> [EXCERPT TO READ]:
────────
Addressing Security Concerns with WSO2 Governance Registry Policy Store

  • By Eranda Sooriyabandara
  • 10 Oct, 2013

Applies to

WSO2 Governance Registry Version 4.5.3 and above
WSO2 Identity Server Version 4.1.0 and above
WSO2 Enterpise Service Bus Version 4.7.0 and above
WSO2 Application Server Version 5.1.0 and above

 

Table of contents

  1. Introduction
  2. XACML
  3. Terminologies used in XACML policy enforcement
  4. System Architecture
  5. Setting up the servers
  6. Deploying artifacts to servers
  7. Sending requests
  8. Advantages of having Governance Registry as the policy store

 

Introduction

A typical service-oriented enterprise has mainly three entities in interaction; service consumers, services, and resources. To ensure system integrity and for these entities to perform appropriate actions in the SOA environment the enterprise needs to have a various types of policies that are defined and enforced. In this article, we describe how an enterprise can enforce an XACML (eXtensible access control markup language) policy using WSO2 ESB as the Policy Enforcement Point (PEP), WSO2 IS as Policy Administrative Point (PAP), Policy Information Point (PIP), and Policy Decision Point, and WSO2 Governance Registry as the Policy Retrieval Point (PRP).
────────
> [AIM OF THE EXERCISE]: Condense the paragraph of the policy store article that begins "A typical service-oriented enterprise" into a short list that keeps its main facts.
────────
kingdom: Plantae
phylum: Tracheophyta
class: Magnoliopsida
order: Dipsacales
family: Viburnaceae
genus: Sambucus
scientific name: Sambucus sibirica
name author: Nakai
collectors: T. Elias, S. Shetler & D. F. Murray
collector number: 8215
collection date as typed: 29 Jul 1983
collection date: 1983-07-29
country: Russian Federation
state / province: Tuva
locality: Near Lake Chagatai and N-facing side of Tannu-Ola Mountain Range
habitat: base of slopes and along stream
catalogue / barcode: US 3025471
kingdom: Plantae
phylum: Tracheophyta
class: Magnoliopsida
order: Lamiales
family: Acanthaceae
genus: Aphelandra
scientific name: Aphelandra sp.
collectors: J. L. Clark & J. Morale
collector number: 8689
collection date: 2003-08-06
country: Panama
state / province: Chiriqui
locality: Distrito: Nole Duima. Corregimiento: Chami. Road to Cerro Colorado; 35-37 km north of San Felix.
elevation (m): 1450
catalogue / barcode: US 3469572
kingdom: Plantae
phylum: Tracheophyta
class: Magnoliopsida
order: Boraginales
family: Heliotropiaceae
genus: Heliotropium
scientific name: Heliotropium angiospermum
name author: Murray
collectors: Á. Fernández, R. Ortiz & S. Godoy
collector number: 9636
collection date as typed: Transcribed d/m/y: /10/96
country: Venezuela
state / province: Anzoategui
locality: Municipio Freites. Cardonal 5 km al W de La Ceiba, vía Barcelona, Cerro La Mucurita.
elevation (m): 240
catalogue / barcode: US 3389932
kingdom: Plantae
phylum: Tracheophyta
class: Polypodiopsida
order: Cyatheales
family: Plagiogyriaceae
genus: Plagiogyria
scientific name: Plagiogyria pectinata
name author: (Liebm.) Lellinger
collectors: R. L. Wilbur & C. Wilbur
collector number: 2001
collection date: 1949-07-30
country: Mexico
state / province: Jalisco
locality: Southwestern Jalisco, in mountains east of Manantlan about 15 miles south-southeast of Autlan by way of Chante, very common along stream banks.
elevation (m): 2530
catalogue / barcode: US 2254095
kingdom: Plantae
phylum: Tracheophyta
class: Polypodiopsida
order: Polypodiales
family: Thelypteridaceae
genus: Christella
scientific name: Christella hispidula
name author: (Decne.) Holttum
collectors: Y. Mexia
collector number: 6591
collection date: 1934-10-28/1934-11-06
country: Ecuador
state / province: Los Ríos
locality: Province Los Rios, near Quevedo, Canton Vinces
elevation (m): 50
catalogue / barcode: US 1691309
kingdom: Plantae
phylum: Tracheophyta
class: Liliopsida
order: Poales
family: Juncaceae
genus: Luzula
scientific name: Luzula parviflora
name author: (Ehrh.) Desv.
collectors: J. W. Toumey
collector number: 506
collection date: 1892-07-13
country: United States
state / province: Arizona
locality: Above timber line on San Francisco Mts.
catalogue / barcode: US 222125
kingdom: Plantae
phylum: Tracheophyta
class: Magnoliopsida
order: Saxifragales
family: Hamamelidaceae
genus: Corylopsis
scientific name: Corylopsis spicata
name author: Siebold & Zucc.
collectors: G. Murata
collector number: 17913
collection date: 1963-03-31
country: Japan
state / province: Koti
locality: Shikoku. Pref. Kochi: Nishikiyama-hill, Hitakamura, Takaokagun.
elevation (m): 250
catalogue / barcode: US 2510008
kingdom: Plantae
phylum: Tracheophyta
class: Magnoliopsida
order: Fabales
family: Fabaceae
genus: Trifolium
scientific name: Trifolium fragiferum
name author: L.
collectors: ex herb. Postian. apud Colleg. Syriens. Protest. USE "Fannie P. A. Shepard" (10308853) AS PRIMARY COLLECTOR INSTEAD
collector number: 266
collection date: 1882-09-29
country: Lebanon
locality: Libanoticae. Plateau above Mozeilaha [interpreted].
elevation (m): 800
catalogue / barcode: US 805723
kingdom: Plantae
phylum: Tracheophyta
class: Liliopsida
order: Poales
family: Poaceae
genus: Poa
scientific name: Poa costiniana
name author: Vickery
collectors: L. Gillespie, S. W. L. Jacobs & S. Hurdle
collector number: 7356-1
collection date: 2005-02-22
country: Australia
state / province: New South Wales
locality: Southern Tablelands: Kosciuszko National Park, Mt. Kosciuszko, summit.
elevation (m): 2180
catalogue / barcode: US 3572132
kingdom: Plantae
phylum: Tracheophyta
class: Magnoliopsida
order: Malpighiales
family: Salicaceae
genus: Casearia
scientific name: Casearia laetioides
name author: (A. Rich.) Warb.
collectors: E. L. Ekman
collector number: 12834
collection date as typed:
────────
> [YOUR RESPONSE]:
- A typical service-oriented enterprise has three interacting entities: service consumers, services, and resources.
- To keep the system intact and ensure these entities act appropriately in the SOA environment, the enterprise must define and enforce various types of policies.
- The article shows how to enforce an XACML (eXtensible access control markup language) policy with this setup:
  - WSO2 ESB as the Policy Enforcement Point (PEP)
  - WSO2 IS as the Policy Administrative Point (PAP), Policy Information Point (PIP), and Policy Decision Point
  - WSO2 Governance Registry as the Policy Retrieval Point (PRP)